_Activity_
Could you retype the whole listing word for word and drop the images?

_Data excerpt_
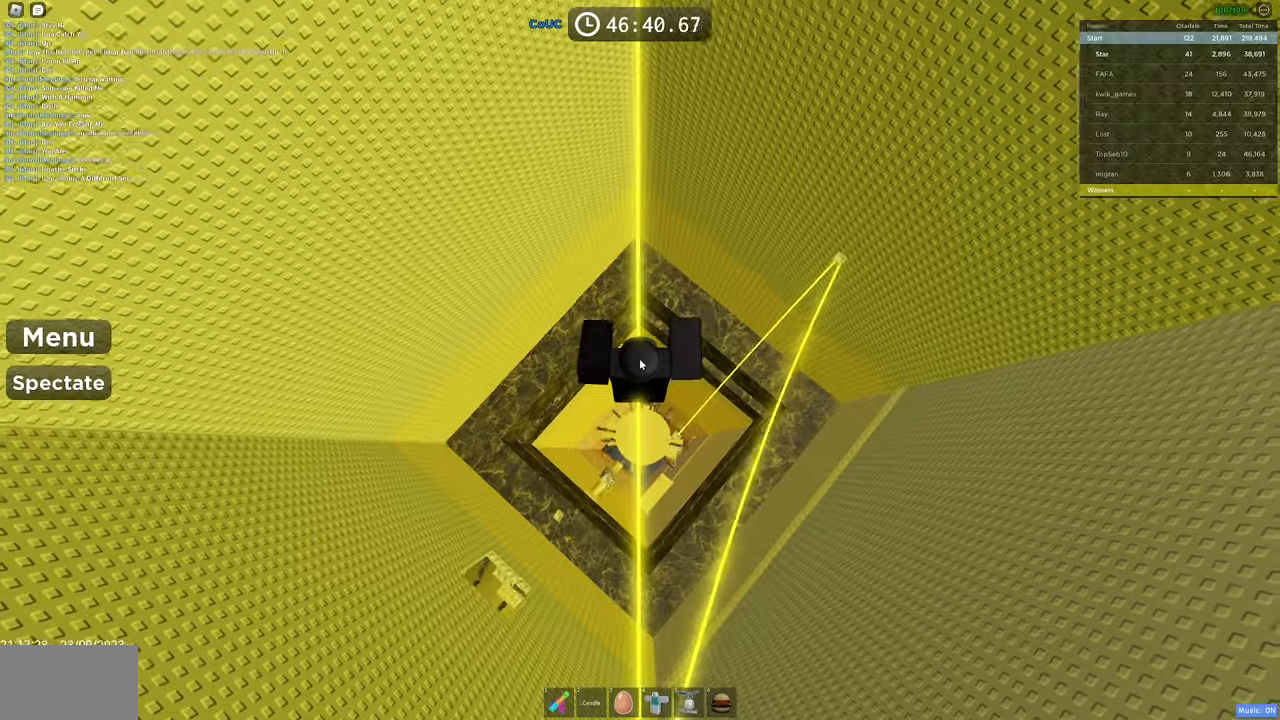
{"keys": ["w"], "mouse": ["right"], "events": [[317, "space", "down"], [500, "space", "up"]]}
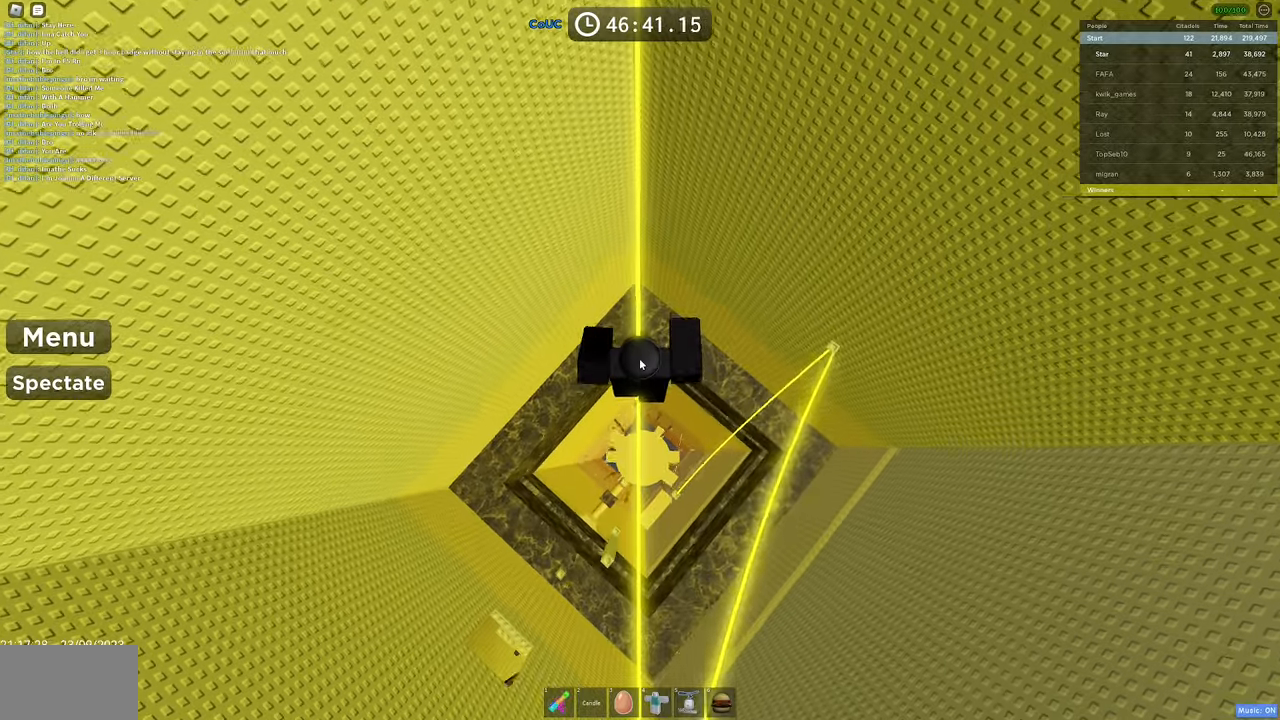
{"keys": ["space", "w"], "mouse": ["right"], "events": [[367, "space", "down"]]}
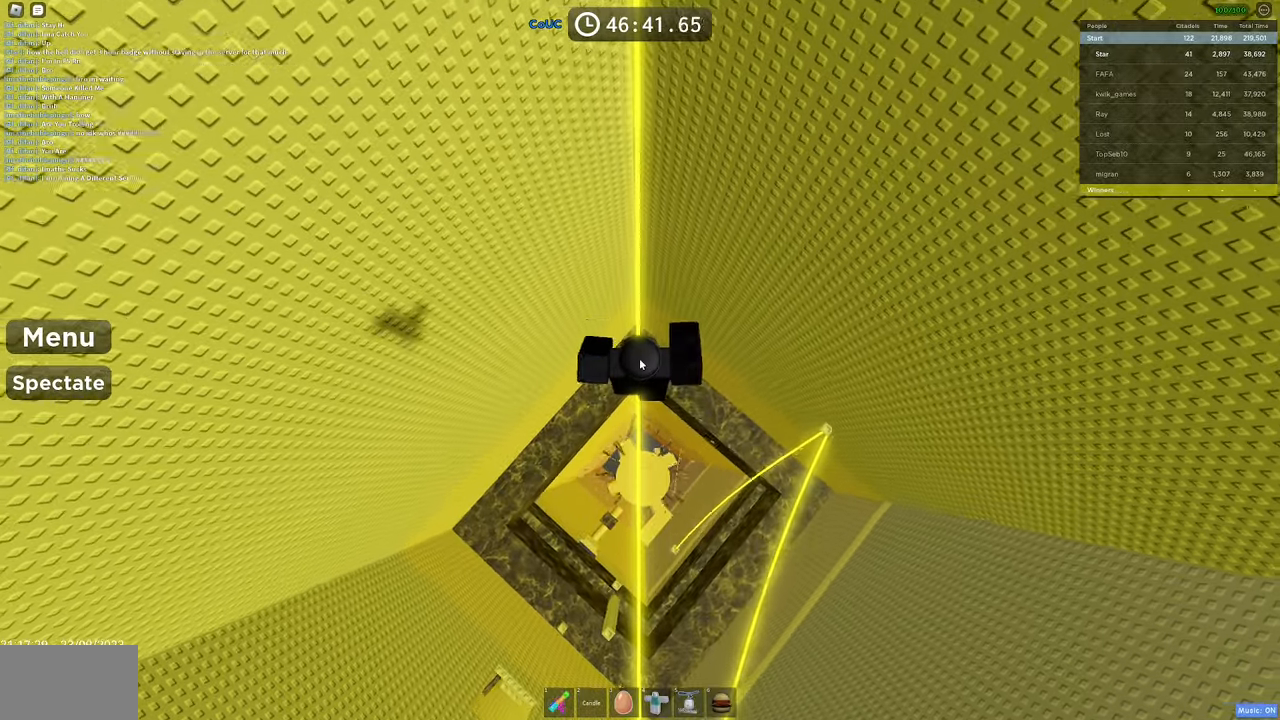
{"keys": ["space", "w"], "mouse": ["right"], "events": [[17, "space", "up"], [400, "space", "down"]]}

_Solution for this problem_
{"keys": ["w"], "mouse": ["right"], "events": [[317, "space", "down"], [500, "space", "up"]]}
{"keys": ["space", "w"], "mouse": ["right"], "events": [[367, "space", "down"]]}
{"keys": ["space", "w"], "mouse": ["right"], "events": [[17, "space", "up"], [400, "space", "down"]]}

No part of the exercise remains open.